### Task brief
Every record below should be repeated exactly, with the pictures left out.

○ ○ ○

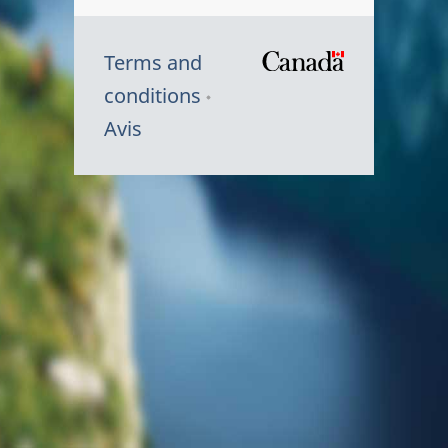
Terms and
/
conditions
Symbole
Avis
du
gouvernem
du
Canada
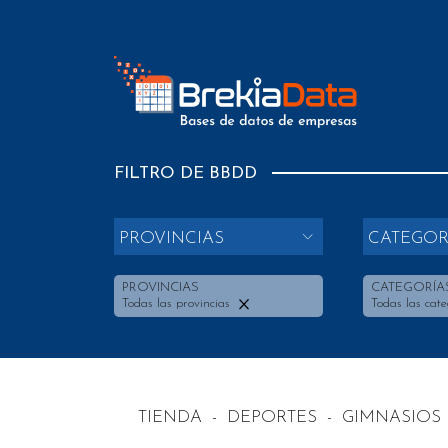
FILTRO DE BBDD
PROVINCIAS
CATEGOR
PROVINCIAS
CATEGORÍA
Todas las provincias
Todas las cate
TIENDA
-
DEPORTES
-
GIMNASIOS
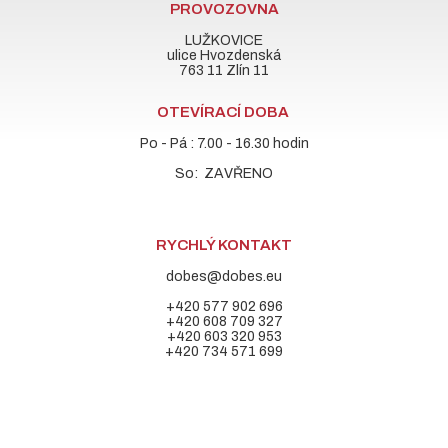
PROVOZOVNA
LUŽKOVICE
ulice Hvozdenská
763 11 Zlín 11
OTEVÍRACÍ DOBA
Po - Pá : 7.00 - 16.30 hodin
So: ZAVŘENO
RYCHLÝ KONTAKT
dobes@dobes.eu
+420 577 902 696
+420 608 709 327
+420 603 320 953
+420 734 571 699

○ ○ ○

### Solved problem
Terms and
/
conditions
Symbole
Avis
du
gouvernem
du
Canada
FILTRO DE BBDD
PROVINCIAS
CATEGOR
PROVINCIAS
CATEGORÍA
Todas las provincias
Todas las cate
TIENDA
-
DEPORTES
-
GIMNASIOS
PROVOZOVNA
LUŽKOVICE
ulice Hvozdenská
763 11 Zlín 11
OTEVÍRACÍ DOBA
Po - Pá : 7.00 - 16.30 hodin
So: ZAVŘENO
RYCHLÝ KONTAKT
dobes@dobes.eu
+420 577 902 696
+420 608 709 327
+420 603 320 953
+420 734 571 699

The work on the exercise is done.